__INFORMATION__:
──────
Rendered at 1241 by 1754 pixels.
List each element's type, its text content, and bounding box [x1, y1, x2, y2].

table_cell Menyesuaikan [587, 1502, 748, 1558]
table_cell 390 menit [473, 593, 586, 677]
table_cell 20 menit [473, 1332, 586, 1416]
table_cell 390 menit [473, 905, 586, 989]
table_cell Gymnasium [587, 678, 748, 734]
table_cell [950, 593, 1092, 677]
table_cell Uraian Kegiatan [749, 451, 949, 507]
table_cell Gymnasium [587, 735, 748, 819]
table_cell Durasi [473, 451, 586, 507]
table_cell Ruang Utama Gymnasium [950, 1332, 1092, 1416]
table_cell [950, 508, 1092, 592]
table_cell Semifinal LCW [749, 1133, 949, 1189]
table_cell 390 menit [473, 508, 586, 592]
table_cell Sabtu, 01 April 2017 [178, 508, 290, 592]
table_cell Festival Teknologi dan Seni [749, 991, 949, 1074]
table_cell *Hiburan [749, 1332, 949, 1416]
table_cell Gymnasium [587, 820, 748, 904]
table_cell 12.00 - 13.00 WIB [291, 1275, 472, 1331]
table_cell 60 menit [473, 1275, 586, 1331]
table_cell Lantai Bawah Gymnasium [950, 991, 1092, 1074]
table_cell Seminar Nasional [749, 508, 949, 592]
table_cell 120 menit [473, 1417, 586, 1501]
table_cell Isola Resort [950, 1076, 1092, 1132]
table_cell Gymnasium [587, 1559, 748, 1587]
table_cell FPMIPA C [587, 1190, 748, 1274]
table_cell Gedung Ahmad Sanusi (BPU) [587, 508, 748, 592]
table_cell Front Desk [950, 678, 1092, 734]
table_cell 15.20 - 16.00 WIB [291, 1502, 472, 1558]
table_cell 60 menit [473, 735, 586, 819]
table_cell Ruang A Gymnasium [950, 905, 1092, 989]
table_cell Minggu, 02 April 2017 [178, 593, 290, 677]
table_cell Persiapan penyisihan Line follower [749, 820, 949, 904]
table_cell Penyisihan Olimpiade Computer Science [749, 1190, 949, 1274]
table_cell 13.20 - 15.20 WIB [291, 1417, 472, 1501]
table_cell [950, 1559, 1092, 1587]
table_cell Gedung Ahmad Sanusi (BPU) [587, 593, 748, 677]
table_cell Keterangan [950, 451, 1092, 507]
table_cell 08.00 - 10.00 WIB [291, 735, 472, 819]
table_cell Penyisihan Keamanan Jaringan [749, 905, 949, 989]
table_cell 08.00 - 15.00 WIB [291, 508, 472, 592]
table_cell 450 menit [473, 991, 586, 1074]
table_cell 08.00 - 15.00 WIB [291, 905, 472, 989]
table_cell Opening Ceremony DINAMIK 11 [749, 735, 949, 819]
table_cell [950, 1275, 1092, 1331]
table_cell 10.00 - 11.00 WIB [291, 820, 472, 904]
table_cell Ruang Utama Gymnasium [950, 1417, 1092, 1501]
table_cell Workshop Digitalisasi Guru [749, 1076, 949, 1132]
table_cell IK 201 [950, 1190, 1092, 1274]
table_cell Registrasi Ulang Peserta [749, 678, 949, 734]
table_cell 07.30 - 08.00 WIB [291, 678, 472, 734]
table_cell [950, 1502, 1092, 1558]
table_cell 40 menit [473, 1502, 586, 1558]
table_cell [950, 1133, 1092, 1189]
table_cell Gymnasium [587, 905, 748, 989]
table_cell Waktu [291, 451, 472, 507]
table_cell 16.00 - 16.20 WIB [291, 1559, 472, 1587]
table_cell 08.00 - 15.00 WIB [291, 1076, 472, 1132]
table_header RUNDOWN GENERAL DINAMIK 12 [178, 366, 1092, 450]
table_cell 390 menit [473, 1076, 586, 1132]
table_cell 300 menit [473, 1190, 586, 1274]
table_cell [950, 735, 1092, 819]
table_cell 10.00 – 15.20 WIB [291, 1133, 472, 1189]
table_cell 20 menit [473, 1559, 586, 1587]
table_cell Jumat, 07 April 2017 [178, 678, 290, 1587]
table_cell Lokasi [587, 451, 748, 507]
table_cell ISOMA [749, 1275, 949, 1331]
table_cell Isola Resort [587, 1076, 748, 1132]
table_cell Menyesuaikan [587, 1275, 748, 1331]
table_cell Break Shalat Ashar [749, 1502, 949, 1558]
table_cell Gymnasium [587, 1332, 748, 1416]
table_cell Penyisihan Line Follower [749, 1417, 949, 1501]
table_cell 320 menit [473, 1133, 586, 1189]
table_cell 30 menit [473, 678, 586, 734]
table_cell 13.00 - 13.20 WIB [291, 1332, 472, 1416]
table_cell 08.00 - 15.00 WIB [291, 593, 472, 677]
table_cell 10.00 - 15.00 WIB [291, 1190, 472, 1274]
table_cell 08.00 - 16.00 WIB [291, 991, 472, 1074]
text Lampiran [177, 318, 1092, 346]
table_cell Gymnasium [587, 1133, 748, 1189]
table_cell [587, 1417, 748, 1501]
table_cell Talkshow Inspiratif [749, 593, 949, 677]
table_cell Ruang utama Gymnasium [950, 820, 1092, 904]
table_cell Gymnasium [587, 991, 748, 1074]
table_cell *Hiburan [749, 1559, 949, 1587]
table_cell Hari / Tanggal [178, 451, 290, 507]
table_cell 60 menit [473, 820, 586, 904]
──────
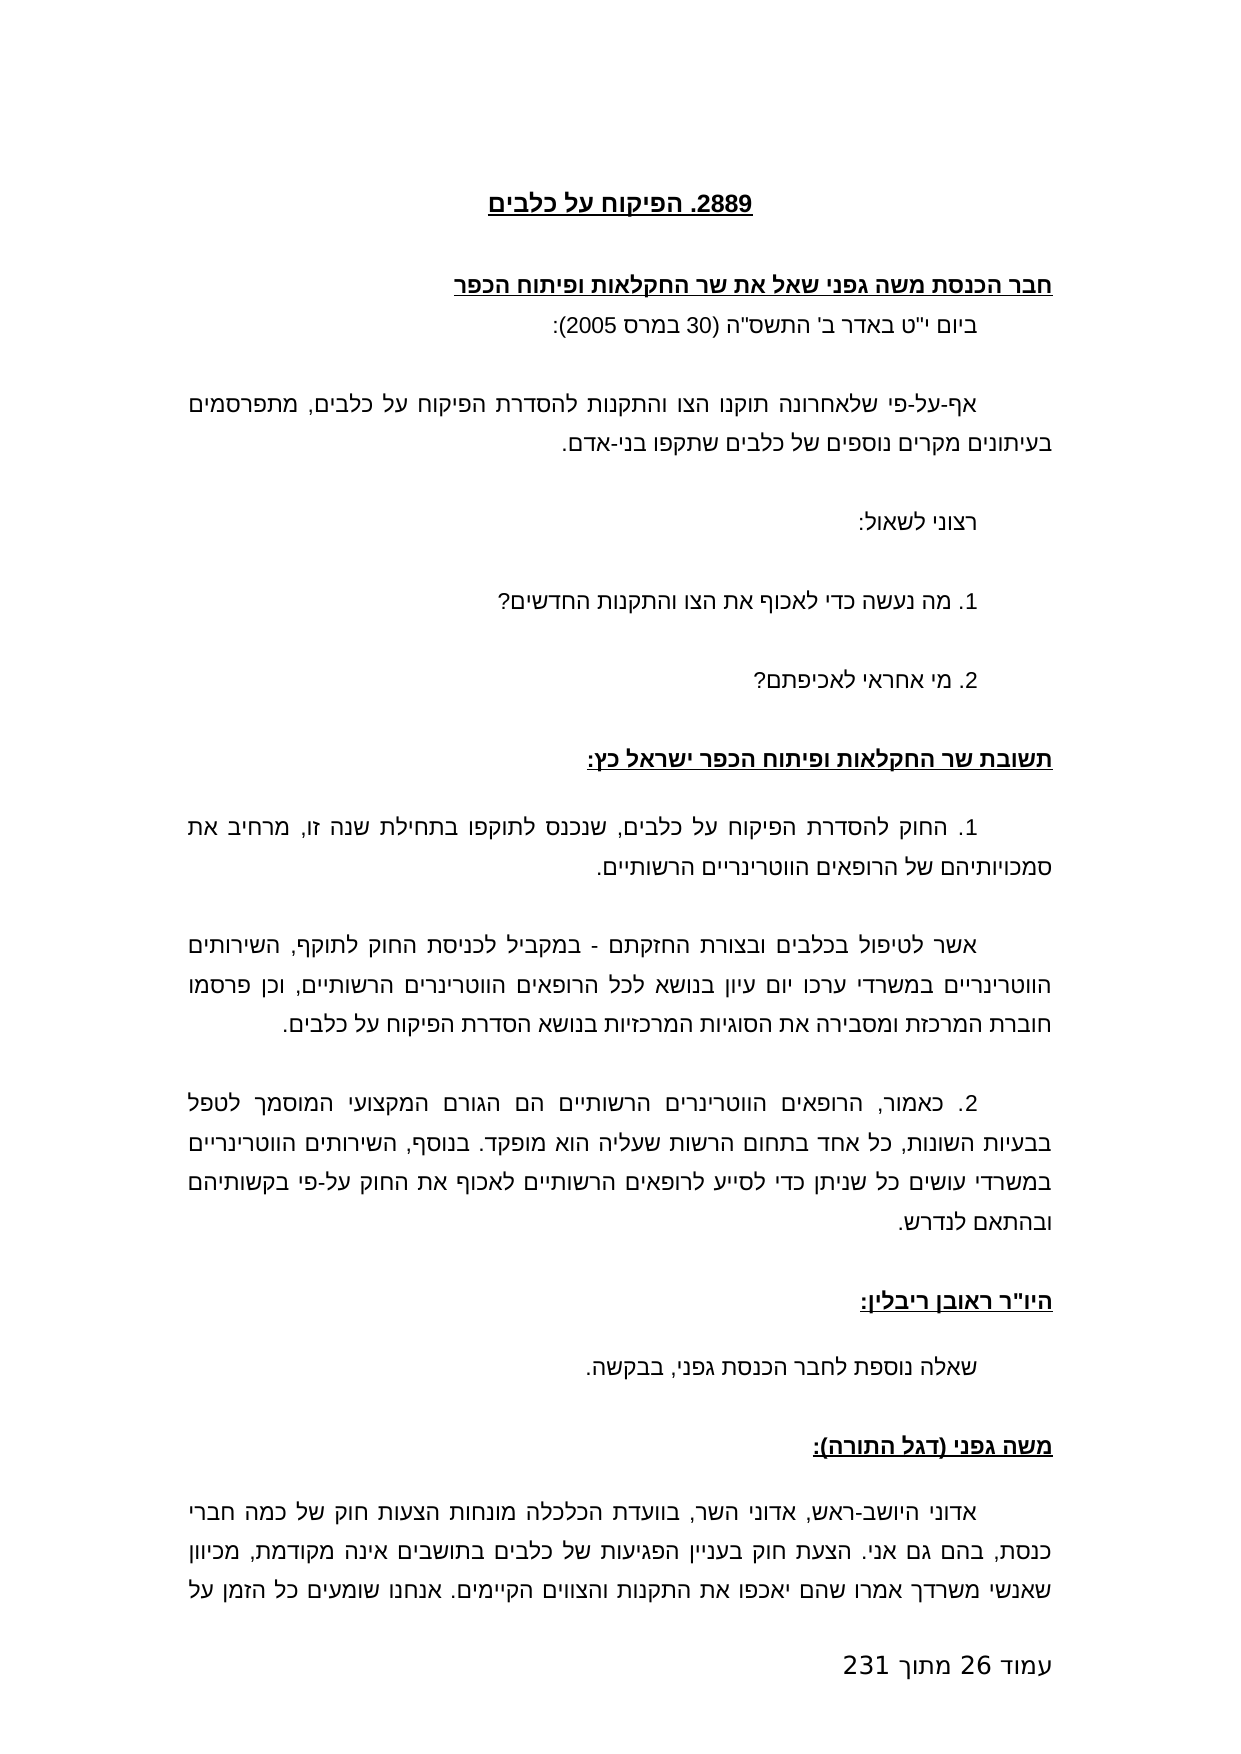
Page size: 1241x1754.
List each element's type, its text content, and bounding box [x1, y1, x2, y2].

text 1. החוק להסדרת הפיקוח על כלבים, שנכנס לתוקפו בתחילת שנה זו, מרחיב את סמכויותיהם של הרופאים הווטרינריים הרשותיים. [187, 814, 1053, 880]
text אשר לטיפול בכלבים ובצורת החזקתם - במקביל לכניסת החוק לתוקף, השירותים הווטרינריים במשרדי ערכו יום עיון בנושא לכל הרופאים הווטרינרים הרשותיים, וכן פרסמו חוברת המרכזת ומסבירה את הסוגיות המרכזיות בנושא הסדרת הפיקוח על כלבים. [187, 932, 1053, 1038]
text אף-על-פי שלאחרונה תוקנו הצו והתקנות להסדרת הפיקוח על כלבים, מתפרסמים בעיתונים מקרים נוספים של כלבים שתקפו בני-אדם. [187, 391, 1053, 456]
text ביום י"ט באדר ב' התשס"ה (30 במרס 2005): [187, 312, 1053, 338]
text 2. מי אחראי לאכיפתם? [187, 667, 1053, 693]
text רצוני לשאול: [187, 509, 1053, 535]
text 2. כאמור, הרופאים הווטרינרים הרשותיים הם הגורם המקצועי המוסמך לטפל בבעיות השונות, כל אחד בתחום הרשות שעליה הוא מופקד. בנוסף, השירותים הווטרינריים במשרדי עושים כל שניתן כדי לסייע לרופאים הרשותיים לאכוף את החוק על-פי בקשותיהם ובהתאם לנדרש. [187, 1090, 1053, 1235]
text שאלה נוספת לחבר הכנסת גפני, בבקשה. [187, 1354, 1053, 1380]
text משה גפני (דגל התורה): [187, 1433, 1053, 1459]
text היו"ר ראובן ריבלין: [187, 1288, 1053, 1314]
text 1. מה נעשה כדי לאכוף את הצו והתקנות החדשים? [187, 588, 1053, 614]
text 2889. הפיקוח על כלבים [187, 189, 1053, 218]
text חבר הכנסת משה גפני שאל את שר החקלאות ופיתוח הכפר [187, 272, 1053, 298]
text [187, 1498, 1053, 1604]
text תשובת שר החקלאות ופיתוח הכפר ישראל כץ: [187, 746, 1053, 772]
──────
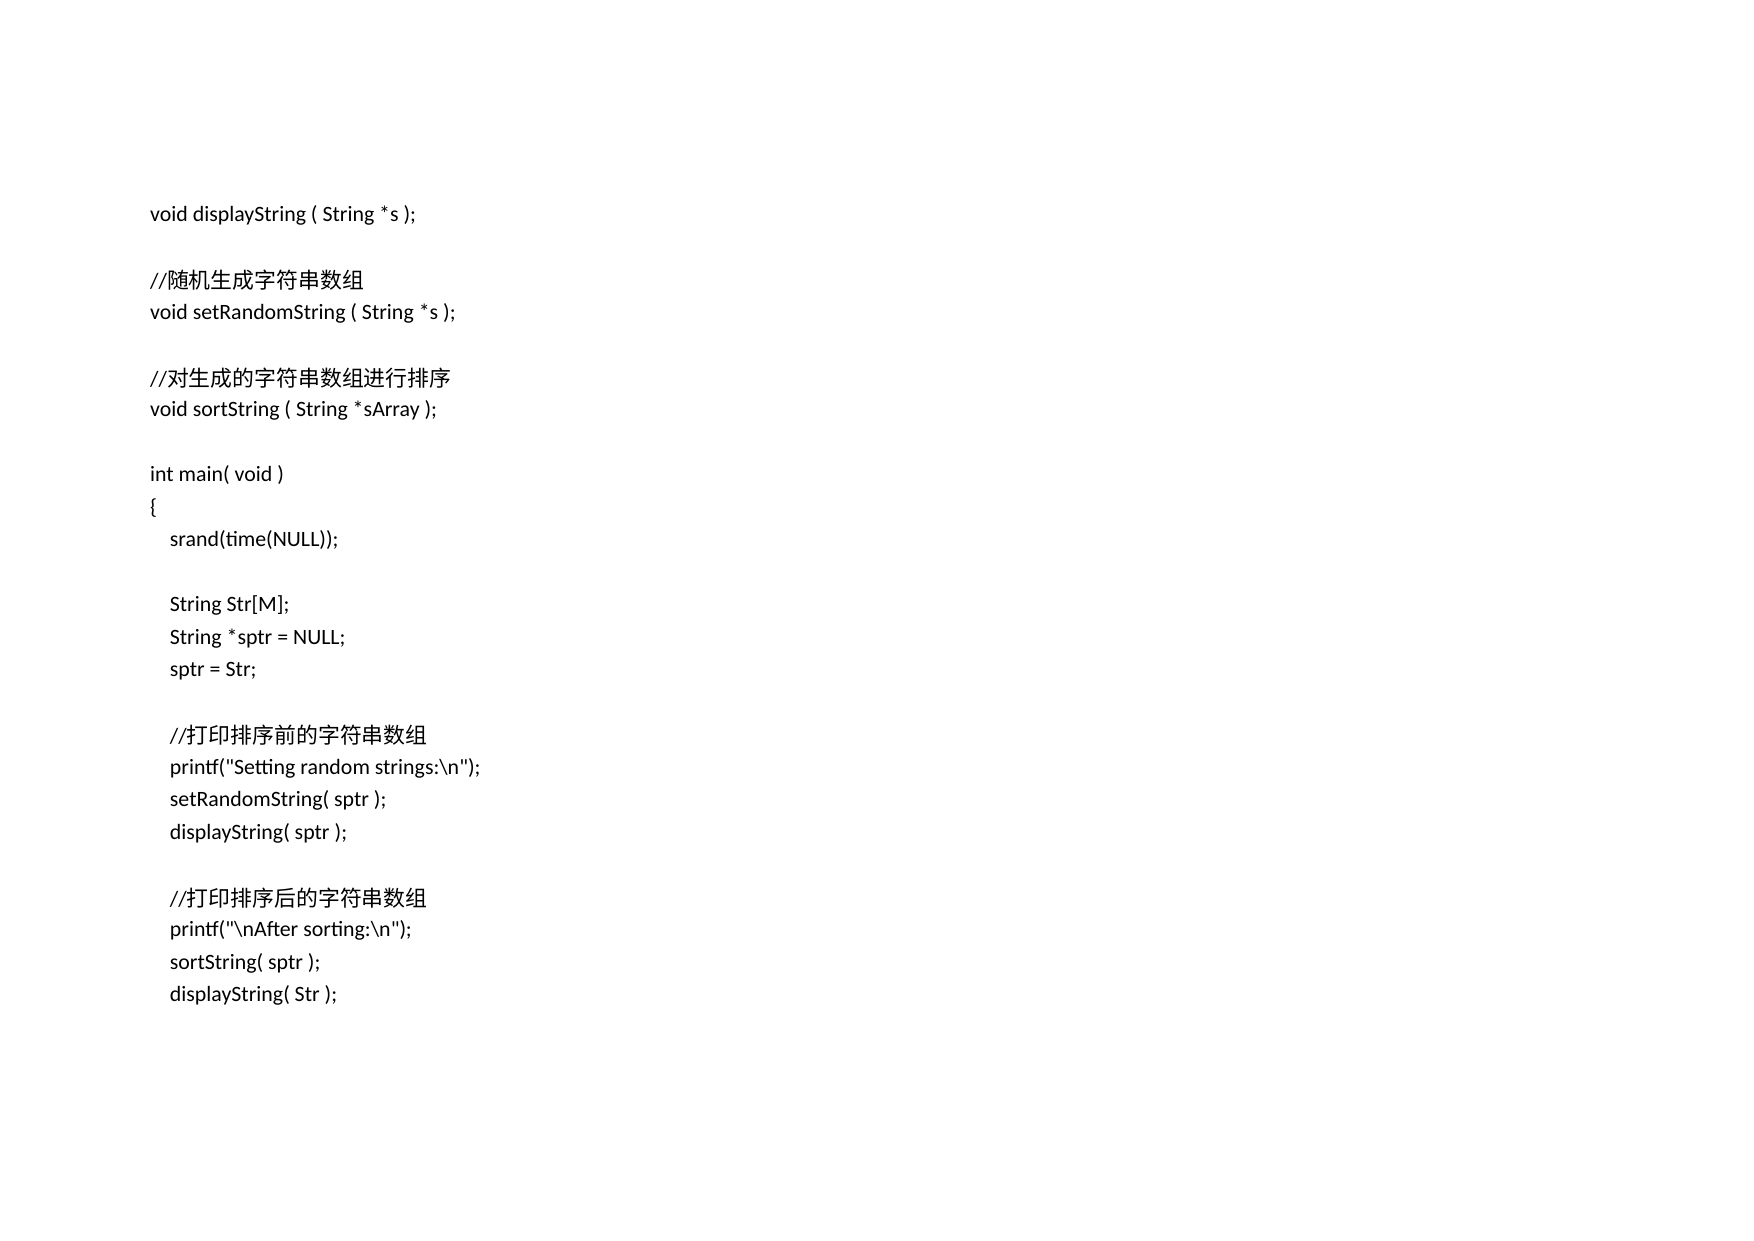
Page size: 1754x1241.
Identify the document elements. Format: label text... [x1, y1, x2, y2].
──────
__WORK TO COMPLETE__: Only the number is needed: state how many lines in the listing contain "size".

__PROBLEM SOLUTION__: 2